§ Excerpted passage

______________________________

Thunder Thunder Lightning Ahead: Underworld On Dubnobasswithmyheadman

With a new tour announced and the reissue of their landmark album imminent, Joe Clay meets Karl Hyde and Rick Smith to discuss the record twenty years on and their upcoming Royal Festival Hall show

When the first incarnation of Underworld (in the words of Karl Hyde, a "rocky, poppy, funky group") came to its natural conclusion after a 1989 tour of North America as the support act to Eurythmics, Rick Smith returned to Britain and set up a small studio in his terraced house on Kyme Road in Romford, Essex. Both Smith and Hyde, his musical partner in crime, had become intoxicated by acid house. ("We’d heard it on the radio and we wanted to do it," Hyde told me during our interview for his Baker’s Dozen.) But before Hyde could get on with "doing what was in my heart", he had to get the whole being a rock star thing out of his system once and for all. A stint as a session guitarist for Blondie’s Debbie Harry was to be his last hurrah in a traditional rock group, but it was to also have a huge influence on the next phase of his musical life.

"I was with Debbie in New York. We were recording at Electric Ladyland studios and I was living in the famous Gramercy Park Hotel," Hyde told a journalist in 2010. "After work finished for the day, I’d walk the streets late at night and write lyrics. A lot of the classic tracks from Dubnobasswithmyheadman – things like ‘Mmm Skyscraper… I Love You’, ‘Dirty Epic’, ‘Dark & Long’ – were written that way, while I was working for Debbie."

In the meantime, Smith had recruited a talented young DJ, Darren Emerson, to help the pair to realise their vision. With Hyde back in the UK, they began immersing themselves in club culture, in venues such as London’s Soundshaft and the Milk Bar, watching Emerson expertly take the ecstatic crowd on a sonic journey pitched to perfection. After all-night sessions, they’d return to Smith’s studio and concoct their own revolutionary take on dance music.

"It came together really quickly," Smith has said of ‘Rez’, a non-album track released in 1993 where emotive alien bleeps ride a thunderous tidal wave of percussion.  "I’d been out the night before, and I was feeling quite tribal. I started messing around with the synthesiser and the sequence that you hear on the record tumbled out straight away. It was just so sweet that I knew what to do immediately."

From these fruitful sessions, the nucleus of what was to become Dubnobasswithmyheadman emerged, the first album from Underworld Mk.2. The completed work was "a claustrophobic, black-as-night procession of startling modern techno" (from The Guardian‘s 1000 albums to hear before you die). In spirit it was equal parts ecstasy and melancholy, with Hyde’s hypnotic, surreal stream-of-consciousness lyrics juxtaposing the alienation of urban life with the hedonistic rush of late-night excess. The common complaint at the time was that dance music, and techno in particular, was faceless – Hyde as ersatz frontman gave Underworld a unique edge.

______________________________

§ Records supplied
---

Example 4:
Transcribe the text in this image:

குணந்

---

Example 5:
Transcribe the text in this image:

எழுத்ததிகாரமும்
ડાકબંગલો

______________________________

§ To-do list
**1.** Summarize the article on Underworld's Dubnobasswithmyheadman in two sentences.
**2.** Please turn the lines of the records into a numbered list, leaving out the blank lines.

§ Task-by-task results
**1.** After the first version of Underworld ended in 1989, Rick Smith set up a small studio in his Romford home, while Karl Hyde, who shared Smith's enthusiasm for acid house, wrote lyrics for several Dubnobasswithmyheadman tracks on late-night walks in New York during his stint as Debbie Harry's session guitarist. With DJ Darren Emerson recruited, the pair immersed themselves in club culture and worked in Smith's studio after all-night sessions, producing the nucleus of Dubnobasswithmyheadman, an album of ecstasy and melancholy in which Hyde's lyrics and his role as frontman gave Underworld a unique edge.

**2.**
1. ---
2. Example 4:
3. Transcribe the text in this image:
4. குணந்
5. ---
6. Example 5:
7. Transcribe the text in this image:
8. எழுத்ததிகாரமும்
9. ડાકબંગલો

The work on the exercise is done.